Jewish students 'hide their identity' due to fears of being 'targeted' at university, damning report reveals

The report said it was 'commonplace' for students not to 'wear certain clothing or jewellery' on campus


University students study in a classroom with male lecturer

Jewish university students ‘are concealing their identity’ on campus due to fears of antisemitism, a new report has found. 

A report by the Parliamentary Task Force on Antisemitism in Higher Education revealed students at UK institutions did not wear “certain clothing or jewellery around campus because it would make them visibly identifiable as Jewish.”

The report, titled ‘Understanding Jewish Experience in Higher Education’, also said students consistently spoke of an “underlying fear of being targeted” over their backgrounds and of being “expected to answer questions about Israel”.

Researched over a six-month period, evidence for the report was collected at 56 different universities across the UK and involved 29 separate campus visits. 

Focus groups were conducted with Jewish students and staff members, while organisations such as the Office for Students, the National Union of Students, and the Union of Jewish Students were also consulted.

The report added: “Some students say that they are sometimes reluctant to attend a seminar or lecture depending on the topic of discussion, for fear of personal interrogation, and others told us that this impacted the modules that they chose. 

“Staff also raised important comparable concerns about negativity surrounding their Jewish identity, and whilst we anticipated the need for confidentiality, we were shocked at how vehement staff were in insisting on this.”
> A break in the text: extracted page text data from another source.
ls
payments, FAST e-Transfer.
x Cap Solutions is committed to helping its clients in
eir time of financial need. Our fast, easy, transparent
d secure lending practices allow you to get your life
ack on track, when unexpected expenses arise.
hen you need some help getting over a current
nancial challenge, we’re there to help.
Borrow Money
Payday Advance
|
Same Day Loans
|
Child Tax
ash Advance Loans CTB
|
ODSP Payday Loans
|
There were also several examples of casual antisemitism directed at Jewish students by their friends and peers.

Recalling one experience, the report said: “One Jewish student shared with us their experience of going out with friends and being told to settle the bill ‘because they could afford it’.”
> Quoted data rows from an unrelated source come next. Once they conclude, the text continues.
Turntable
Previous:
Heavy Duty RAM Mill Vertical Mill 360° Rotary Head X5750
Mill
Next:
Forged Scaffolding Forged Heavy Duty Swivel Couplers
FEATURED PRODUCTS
“Given the comment was made by a friend, they did not seek to report it, but it did make them feel more introverted in the friendship group.”

Another student was reportedly told at a freshers’ party, “you’re too pretty to be Jewish.” They too chose to ignore the comment without reporting it.

Implementing the internationally recognised IHRA definition of antisemitism is key to fighting discrimination on campus, the report concludes.

Despite concerns expressed by some academics, none of the 56 universities spoken to could identify a single example of the definition restricting freedom of expression.

“Where there are issues or complaints, the IHRA definition should be used as a reference point to understand what contemporary antisemitism is,” it says.

“It should also be used as a reference point for Jewish students and staff (and indeed non-Jewish complainants where relevant), to support them when dealing with issues or submitting complaints.”

The UK’s most powerful academic union, the Universities and Colleges Union (UCU) is also failing Jewish employees, the report claims.

It said: “Many Jewish academics with whom we spoke are members of UCU and had been for a long time. However, there was a feeling amongst some that the UCU is no longer a place for Jewish people to feel safe and accepted, especially when discussions of the Israel-Palestine conflict arise.”

One Jewish member of staff told the inquiry they would not join the union as they had heard about the negative environment that existed for Jews, while another said many staff members wish to join but do not trust UCU to support them on antisemitism.

Joel Rosen, President of the Union of Jewish Students, said: "This report makes clear the importance of listening to Jewish students and their elected representatives such as Jsocs and UJS when combatting antisemitism. 

“The report details the complex picture across fifty six campuses and offers deliverable recommendations which, if implemented, will have a tangible impact on Jewish students’ experience of university. 

“It is essential reading for universities and student unions across the sector. Jewish students are grateful to the Taskforce for their diligence and considerable efforts."

The parliamentary taskforce who prepared the report was established by the government’s antisemitism czar Lord John Mann in 2022 and led by Dame Margaret Hodge and Nicola Richards.

Lord Mann said: “This report is a vital piece of research that will help both guide universities and support Jewish students and staff on campus. 

“It evidences how allowing free speech on campuses and protecting Jewish students against antisemitism do not contradict each other if universities have clear definitions, good systems and have included Jewish students and staff in creating a safe space on campus.”

Creating a positive environment for all students is the “essence” of what universities should be about, he added.

Minister for Skills, Apprenticeships and Higher Education Robert Halfon said: “Antisemitism has no place in our universities and it is vital that strong action is taken to combat it, ensuring that Jewish students and staff feel safe and valued on campus.

“We welcome the publication of this important report and its findings as it builds on the government’s work to tackle this issue, including recruiting almost all of the country’s universities to sign up to the International Holocaust Remembrance Alliance’s definition of antisemitism, and challenging divisive boycott actions.

"The recommendations and good practice guide set out in this report provide a valuable framework for universities to work within to make student life welcoming for Jewish people.”

A spokesperson for the UCU said: “The University and College Union is a proudly inclusive union with a long history of fighting antisemitism. We are always open to feedback on how we can make the union more welcoming to Jewish members and will reflect on the points raised.”